● WORK ITEM
Scan the material that follows. Copy every line containing the word "lines".

● INPUT
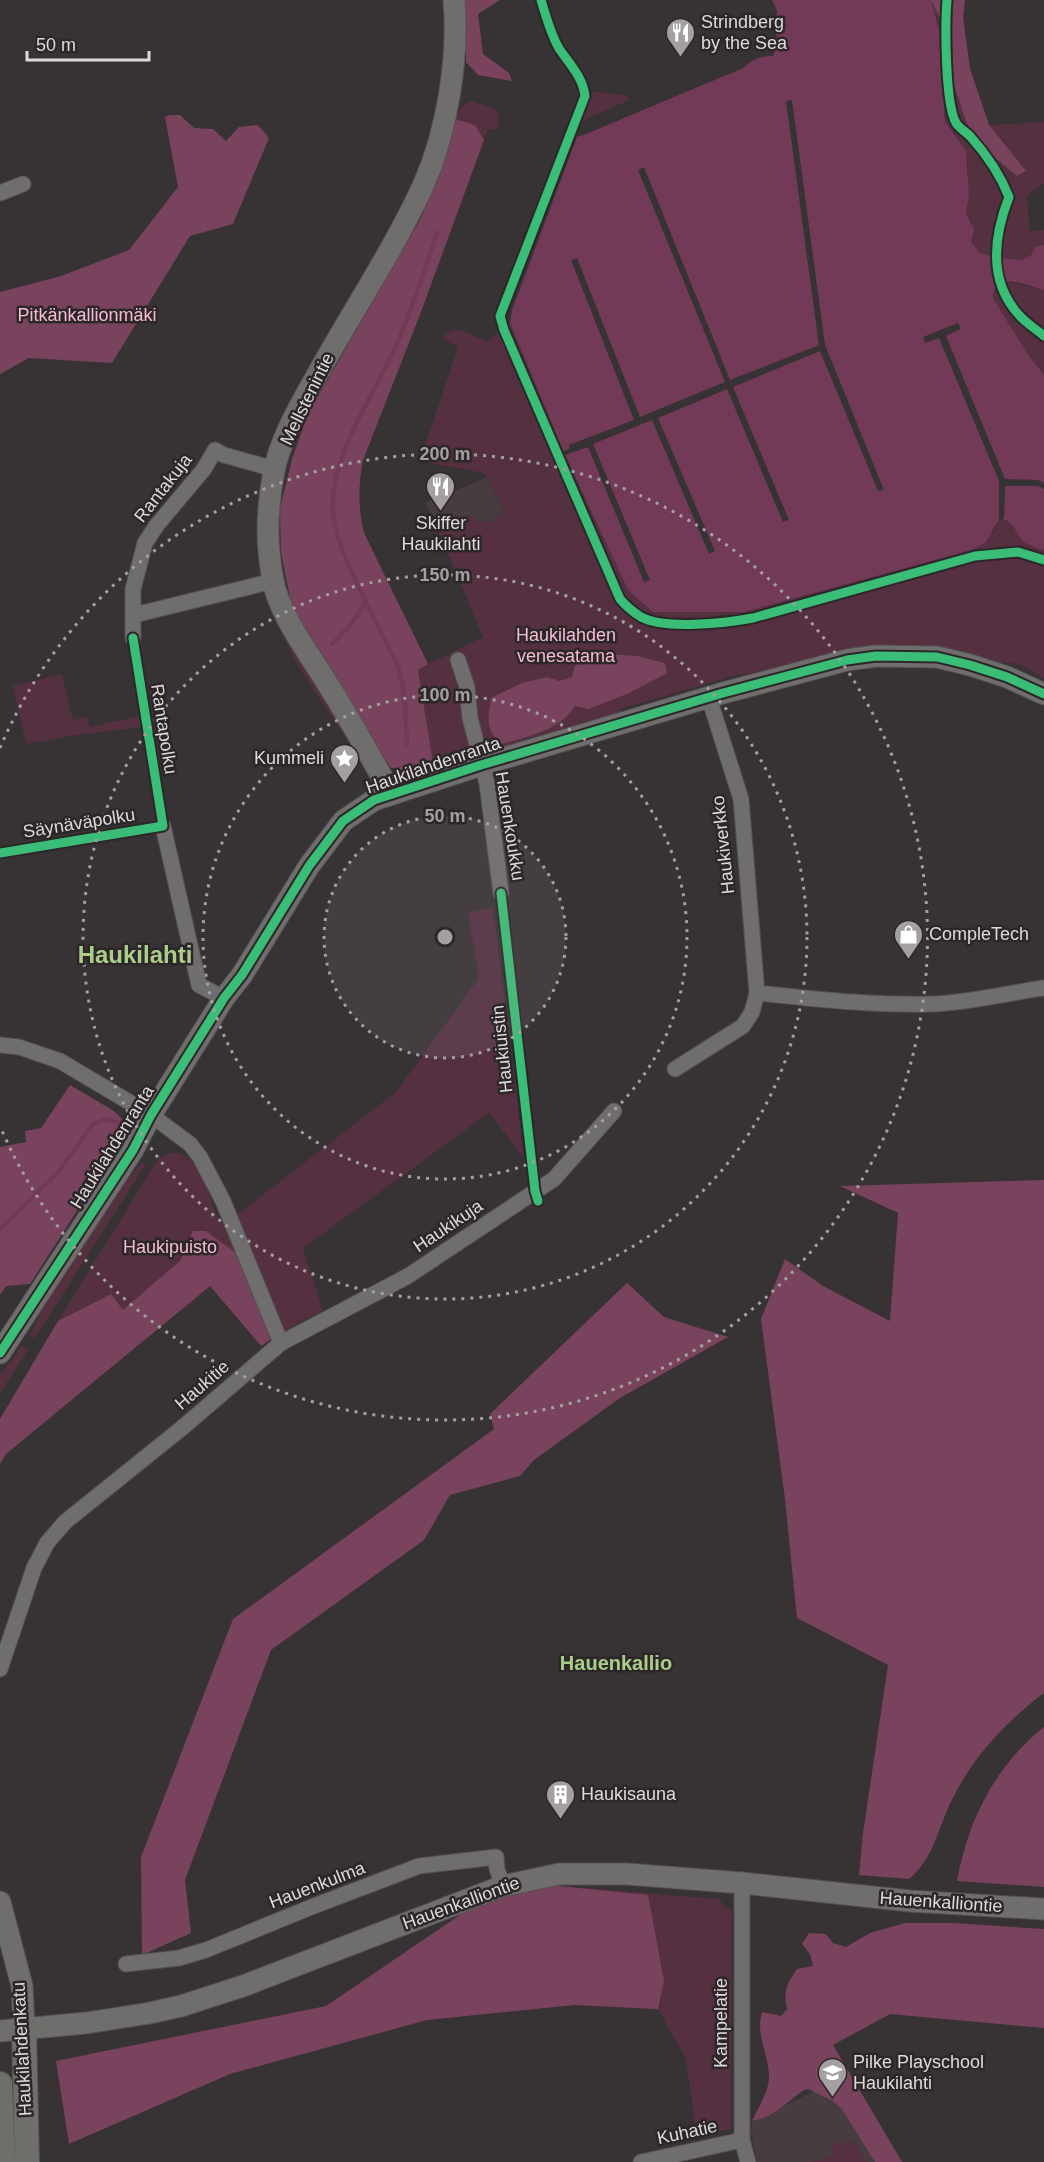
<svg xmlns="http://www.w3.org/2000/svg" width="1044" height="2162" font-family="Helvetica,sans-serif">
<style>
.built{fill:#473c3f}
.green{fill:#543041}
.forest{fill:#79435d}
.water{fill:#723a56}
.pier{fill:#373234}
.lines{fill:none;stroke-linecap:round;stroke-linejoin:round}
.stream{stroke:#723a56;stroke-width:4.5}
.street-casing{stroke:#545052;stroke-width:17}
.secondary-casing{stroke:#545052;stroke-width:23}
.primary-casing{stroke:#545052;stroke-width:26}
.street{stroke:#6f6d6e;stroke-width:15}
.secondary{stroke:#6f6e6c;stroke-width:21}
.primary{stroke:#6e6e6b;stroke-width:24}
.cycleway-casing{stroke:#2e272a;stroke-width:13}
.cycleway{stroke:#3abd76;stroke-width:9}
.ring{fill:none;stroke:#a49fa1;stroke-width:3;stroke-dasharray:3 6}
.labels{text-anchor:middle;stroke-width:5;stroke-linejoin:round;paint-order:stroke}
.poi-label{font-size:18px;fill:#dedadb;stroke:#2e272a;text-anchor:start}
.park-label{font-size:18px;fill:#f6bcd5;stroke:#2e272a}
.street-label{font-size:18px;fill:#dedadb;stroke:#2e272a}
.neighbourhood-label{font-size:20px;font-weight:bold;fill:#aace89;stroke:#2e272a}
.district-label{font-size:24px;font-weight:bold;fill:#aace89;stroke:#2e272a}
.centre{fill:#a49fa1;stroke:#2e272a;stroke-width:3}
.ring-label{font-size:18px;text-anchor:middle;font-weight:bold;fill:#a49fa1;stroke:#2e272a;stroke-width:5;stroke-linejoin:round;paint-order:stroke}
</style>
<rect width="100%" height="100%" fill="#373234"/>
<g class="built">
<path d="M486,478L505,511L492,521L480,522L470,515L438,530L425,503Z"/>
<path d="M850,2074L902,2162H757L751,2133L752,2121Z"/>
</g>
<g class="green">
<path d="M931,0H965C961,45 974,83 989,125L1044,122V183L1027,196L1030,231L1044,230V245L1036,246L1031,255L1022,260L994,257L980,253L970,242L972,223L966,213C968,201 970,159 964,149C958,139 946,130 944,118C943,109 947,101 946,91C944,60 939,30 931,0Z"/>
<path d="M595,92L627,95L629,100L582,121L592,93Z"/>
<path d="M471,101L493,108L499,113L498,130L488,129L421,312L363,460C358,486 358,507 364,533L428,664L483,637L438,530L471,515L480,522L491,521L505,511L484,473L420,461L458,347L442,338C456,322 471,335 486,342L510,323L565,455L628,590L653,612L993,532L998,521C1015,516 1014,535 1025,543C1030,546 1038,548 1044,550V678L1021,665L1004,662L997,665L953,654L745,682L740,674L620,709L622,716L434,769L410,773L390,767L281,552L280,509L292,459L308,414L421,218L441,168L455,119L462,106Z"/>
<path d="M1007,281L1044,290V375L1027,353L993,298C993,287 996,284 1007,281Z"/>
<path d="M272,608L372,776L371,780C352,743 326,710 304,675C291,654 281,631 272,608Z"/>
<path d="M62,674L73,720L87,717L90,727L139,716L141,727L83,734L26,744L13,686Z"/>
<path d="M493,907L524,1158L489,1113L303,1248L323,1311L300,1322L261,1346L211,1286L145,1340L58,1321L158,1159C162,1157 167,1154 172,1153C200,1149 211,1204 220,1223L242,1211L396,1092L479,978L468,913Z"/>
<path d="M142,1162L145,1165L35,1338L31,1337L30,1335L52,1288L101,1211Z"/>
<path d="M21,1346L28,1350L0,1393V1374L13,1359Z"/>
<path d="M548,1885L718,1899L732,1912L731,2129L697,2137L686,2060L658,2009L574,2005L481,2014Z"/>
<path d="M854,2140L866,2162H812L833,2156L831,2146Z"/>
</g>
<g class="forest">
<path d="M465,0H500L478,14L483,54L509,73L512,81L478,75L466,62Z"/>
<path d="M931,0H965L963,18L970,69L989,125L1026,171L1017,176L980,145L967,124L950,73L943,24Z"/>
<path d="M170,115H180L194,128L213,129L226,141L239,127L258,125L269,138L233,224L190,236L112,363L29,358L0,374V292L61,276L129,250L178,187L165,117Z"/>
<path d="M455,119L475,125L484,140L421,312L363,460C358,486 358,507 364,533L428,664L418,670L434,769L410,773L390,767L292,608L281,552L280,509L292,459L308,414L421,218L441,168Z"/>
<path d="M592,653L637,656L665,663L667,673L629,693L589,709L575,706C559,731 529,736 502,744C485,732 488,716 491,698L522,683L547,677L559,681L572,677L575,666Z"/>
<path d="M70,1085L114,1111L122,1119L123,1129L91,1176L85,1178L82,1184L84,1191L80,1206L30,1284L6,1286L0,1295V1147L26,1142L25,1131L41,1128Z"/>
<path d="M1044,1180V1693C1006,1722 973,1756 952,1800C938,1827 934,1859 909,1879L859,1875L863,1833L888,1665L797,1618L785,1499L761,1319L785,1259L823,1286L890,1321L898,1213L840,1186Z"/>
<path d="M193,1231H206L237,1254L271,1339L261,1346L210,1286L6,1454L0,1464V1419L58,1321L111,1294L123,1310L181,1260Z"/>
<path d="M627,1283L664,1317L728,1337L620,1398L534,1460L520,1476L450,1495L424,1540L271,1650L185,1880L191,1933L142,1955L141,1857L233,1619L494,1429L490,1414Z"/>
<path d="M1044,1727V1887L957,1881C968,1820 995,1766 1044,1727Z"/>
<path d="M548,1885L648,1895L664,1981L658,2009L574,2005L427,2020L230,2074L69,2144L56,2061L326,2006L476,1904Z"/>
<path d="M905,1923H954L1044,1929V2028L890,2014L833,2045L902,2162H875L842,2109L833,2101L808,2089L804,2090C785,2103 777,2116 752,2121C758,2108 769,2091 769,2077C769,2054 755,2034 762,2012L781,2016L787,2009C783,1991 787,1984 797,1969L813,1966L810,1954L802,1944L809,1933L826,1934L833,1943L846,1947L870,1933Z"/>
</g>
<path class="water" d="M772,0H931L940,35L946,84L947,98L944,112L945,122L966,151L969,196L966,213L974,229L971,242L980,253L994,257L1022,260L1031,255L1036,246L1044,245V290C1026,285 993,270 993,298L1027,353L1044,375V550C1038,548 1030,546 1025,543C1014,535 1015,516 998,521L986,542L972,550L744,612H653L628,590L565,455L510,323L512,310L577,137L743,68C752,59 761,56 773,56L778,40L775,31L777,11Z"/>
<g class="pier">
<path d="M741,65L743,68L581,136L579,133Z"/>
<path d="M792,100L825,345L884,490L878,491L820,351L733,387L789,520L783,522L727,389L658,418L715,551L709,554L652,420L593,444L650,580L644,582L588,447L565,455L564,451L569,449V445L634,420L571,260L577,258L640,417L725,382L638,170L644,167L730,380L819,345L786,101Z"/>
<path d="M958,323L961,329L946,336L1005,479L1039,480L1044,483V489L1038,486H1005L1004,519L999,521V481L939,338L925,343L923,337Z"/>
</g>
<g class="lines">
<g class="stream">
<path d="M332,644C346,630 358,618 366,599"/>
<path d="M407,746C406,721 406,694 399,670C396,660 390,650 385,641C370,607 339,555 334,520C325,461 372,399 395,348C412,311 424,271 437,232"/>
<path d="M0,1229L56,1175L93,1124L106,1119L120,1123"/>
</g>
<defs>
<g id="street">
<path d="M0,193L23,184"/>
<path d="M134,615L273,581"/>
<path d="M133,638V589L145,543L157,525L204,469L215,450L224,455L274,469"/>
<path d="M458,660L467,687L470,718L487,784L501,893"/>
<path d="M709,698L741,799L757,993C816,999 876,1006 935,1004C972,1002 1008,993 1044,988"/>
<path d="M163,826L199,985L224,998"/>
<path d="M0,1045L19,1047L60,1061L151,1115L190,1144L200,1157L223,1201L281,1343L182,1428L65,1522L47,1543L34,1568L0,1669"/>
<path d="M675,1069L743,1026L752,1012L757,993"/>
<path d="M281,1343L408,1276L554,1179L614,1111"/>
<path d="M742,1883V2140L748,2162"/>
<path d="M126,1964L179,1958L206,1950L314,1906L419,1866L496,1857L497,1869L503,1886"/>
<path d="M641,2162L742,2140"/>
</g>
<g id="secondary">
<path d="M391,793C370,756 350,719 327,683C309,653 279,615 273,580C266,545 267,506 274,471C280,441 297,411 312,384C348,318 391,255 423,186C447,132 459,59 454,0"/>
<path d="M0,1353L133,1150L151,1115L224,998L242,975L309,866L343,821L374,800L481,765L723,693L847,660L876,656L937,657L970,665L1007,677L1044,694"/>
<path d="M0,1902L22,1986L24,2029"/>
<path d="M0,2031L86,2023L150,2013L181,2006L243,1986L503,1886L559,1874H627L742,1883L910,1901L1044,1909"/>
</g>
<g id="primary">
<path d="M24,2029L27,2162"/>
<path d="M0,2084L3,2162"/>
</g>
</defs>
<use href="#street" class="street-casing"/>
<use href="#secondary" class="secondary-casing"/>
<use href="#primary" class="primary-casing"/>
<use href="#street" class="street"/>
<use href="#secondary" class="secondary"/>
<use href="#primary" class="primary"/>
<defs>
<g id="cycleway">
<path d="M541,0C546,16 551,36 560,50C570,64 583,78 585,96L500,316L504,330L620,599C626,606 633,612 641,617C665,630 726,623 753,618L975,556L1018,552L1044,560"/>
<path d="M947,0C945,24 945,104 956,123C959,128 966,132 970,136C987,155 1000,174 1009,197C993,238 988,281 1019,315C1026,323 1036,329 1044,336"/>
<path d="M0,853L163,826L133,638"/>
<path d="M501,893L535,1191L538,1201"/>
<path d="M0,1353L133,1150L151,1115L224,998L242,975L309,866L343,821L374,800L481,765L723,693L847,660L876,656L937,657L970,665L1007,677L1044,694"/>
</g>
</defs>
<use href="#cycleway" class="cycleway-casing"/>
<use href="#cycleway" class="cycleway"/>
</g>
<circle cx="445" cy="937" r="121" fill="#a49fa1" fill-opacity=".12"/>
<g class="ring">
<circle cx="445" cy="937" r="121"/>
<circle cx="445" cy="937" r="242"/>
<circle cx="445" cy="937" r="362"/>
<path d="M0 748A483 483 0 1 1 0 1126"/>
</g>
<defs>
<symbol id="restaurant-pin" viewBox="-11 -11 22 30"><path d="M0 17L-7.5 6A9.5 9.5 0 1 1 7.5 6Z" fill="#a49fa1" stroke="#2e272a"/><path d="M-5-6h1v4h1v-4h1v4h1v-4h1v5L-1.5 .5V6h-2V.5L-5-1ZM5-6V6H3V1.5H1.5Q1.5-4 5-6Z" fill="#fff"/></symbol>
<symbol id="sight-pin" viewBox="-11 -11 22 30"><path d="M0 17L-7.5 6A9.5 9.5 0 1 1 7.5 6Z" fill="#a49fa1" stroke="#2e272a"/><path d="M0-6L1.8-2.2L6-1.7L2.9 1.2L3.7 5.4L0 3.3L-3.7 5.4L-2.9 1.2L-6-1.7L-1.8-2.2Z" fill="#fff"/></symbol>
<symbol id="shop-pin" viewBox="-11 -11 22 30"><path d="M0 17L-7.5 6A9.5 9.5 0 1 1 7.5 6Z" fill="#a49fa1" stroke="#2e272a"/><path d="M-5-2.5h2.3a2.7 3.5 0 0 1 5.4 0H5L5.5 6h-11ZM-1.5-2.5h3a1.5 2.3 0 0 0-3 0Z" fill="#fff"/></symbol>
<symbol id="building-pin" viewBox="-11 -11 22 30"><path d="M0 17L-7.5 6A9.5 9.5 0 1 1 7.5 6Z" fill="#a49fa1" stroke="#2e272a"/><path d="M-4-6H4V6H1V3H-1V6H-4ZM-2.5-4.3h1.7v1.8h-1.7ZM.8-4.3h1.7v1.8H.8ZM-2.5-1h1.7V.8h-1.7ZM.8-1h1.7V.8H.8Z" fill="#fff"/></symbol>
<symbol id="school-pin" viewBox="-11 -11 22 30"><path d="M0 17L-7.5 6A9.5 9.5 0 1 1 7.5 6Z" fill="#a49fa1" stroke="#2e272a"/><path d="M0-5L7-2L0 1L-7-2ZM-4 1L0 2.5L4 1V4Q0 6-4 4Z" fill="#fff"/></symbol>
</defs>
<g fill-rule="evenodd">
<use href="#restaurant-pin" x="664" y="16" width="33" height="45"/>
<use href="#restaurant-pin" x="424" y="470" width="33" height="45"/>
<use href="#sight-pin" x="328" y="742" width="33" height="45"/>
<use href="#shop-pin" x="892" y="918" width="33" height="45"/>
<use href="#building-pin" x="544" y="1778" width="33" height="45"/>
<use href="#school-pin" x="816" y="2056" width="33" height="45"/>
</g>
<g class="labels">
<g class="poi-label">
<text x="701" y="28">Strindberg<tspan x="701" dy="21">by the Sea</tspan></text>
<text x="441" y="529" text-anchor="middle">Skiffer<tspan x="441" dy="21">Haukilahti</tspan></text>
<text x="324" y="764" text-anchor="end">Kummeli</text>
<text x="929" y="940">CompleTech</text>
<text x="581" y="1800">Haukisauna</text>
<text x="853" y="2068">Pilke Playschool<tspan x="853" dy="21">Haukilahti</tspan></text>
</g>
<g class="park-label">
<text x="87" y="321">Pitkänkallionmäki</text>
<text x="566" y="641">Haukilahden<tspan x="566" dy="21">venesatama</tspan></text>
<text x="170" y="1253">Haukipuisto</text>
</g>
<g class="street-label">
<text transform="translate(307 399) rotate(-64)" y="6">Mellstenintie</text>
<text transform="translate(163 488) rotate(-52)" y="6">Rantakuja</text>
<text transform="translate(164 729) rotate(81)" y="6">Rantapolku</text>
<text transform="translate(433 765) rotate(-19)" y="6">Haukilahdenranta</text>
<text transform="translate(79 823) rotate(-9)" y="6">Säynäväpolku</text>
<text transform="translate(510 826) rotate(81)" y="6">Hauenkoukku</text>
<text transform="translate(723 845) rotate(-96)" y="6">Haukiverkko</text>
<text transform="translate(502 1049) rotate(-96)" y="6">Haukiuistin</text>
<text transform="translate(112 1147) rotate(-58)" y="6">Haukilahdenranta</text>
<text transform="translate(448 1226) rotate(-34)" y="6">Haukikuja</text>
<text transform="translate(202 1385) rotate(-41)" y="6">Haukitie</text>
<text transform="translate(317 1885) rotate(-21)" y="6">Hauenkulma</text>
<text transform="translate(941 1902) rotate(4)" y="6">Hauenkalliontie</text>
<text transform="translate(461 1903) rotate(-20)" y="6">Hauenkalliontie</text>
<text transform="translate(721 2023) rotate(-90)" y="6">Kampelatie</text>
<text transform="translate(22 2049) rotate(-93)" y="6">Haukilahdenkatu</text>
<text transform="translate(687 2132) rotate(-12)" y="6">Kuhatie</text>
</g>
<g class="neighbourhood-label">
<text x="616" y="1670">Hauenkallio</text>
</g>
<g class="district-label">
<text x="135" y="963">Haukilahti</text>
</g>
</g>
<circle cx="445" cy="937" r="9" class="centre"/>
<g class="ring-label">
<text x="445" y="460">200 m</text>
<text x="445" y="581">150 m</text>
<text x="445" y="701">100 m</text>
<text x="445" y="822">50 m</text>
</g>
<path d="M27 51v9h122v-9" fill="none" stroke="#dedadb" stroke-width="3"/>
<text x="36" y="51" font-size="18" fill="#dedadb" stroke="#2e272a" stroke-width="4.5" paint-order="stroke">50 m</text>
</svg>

● FINISHED EXERCISE
.lines{fill:none;stroke-linecap:round;stroke-linejoin:round}
<g class="lines">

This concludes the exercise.